数年前、報道番組か何かでそのシーンを見た時、それが何となく不思議な光景に見えたのは、おそらく私だけではないだろう。

週末ともなると、代々木公園や上野公園に集まるイランの人たち。へぇ〜。日本には意外にイランの人たちが大勢住んでいるんだ。でも、何で皆が皆公園に集まるワケ!?単に公園に集まるだけならば、何度も報道番組には取り上げられなかったに違いないだろう。当時何度も報道番組に取り上げられた最たる理由は、一部の人たちがそこで「偽造テレカ」を売っている事が報道されていたからだ。で、報道を目にした人たちはこう思うに違いない。公園に集まるイラン人→偽造テレカを売買→イラン人は怪しい!?と。

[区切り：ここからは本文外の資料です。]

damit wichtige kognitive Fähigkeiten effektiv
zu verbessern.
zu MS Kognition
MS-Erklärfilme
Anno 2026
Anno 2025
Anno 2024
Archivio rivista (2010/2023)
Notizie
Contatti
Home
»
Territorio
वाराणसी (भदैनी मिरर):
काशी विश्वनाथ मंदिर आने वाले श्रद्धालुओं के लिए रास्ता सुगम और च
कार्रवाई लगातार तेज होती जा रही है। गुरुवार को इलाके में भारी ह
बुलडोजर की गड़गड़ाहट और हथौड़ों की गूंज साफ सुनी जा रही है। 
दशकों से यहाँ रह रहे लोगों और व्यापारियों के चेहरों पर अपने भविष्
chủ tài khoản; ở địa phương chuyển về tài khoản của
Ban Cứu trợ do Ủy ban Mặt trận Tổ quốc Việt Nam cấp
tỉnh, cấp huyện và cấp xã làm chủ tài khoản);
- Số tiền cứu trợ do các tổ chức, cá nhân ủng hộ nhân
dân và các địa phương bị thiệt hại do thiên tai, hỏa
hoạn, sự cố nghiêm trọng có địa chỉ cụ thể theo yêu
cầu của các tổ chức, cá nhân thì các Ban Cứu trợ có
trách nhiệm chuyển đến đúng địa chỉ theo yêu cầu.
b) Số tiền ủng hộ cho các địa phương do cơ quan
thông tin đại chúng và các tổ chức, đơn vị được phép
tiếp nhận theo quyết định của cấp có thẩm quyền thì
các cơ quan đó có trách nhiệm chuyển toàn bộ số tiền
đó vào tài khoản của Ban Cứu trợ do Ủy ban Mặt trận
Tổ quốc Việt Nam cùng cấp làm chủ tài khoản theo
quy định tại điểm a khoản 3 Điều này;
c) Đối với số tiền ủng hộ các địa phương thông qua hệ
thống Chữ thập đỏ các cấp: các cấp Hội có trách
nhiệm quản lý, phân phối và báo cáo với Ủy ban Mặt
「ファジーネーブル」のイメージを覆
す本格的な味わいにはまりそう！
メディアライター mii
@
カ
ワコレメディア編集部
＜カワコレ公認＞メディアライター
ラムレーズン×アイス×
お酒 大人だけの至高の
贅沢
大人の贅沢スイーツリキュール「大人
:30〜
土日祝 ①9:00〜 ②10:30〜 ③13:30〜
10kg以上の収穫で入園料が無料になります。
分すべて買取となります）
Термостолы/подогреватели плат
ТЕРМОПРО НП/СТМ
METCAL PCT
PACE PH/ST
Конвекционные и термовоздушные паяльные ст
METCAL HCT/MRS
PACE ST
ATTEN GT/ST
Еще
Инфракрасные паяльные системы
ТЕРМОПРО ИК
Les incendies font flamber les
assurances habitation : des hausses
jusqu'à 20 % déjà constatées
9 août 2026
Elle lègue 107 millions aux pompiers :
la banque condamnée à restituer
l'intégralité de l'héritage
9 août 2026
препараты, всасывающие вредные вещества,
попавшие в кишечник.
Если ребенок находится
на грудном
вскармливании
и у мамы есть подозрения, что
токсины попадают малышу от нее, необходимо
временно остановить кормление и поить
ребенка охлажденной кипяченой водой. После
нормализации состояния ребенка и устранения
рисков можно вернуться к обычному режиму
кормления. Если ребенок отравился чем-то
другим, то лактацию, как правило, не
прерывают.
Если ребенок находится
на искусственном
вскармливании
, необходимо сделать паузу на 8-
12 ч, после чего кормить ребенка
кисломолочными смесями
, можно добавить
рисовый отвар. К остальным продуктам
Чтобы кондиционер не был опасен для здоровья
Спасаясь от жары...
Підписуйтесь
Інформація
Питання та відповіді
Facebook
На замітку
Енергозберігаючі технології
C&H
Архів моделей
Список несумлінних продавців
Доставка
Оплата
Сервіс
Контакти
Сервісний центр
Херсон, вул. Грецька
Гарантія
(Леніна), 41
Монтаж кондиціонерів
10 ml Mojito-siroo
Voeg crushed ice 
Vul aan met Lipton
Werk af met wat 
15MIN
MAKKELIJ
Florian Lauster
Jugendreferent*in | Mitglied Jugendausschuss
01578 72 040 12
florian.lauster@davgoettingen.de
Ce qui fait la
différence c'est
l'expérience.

確かに一部の人たちは、公園で良からぬ行為に及んでいたのかも知れない。日本でこう言った報道がされていた事を知ったイランの人たちは、大変悲しく思い、そしてとてもショックだったんだそうだ。乾燥した大地や険しい山岳地帯が多いイランでは、木々や草花の緑は人々にとても愛されており、緑のある場所もまた人々に愛されている。なので、公園で過ごす事はイランの人たちにとってはごくごく当たり前の日常に過ぎないんだそうだ。余暇を家族や友人や彼や彼女と公園で過ごす。家から夕食を持参して公園で食べる家族連れ。公園で勉強する学生。読書する老人。遊ぶ子供。彼女の膝枕で眠る彼。ぼーっとする若者などなど。本当にたくさんの人たちが、公園で思い思いの時を過ごしている。

代々木公園や上野公園に集まるイランの人たちは、故郷を懐かしんで「緑の下」に集まっていたのだろう。それなのに文化の違いとは言え、終いには集まる事そのものが怪しいかのような報道がされてしまった事は、さぞかしショックだったに違いない。世界には楽しめる文化や習慣の違いがある反面、文化や習慣の違いが思わぬ誤解や壁を生んでしまう時もある。

緑をこよなく愛する人たちが暮らす国イラン。
国の花は薔薇。そして木はプラタナスなんだそうだ。今日もまた、イランでは人々が緑の下で思い思いの時を過ごしているに違いない。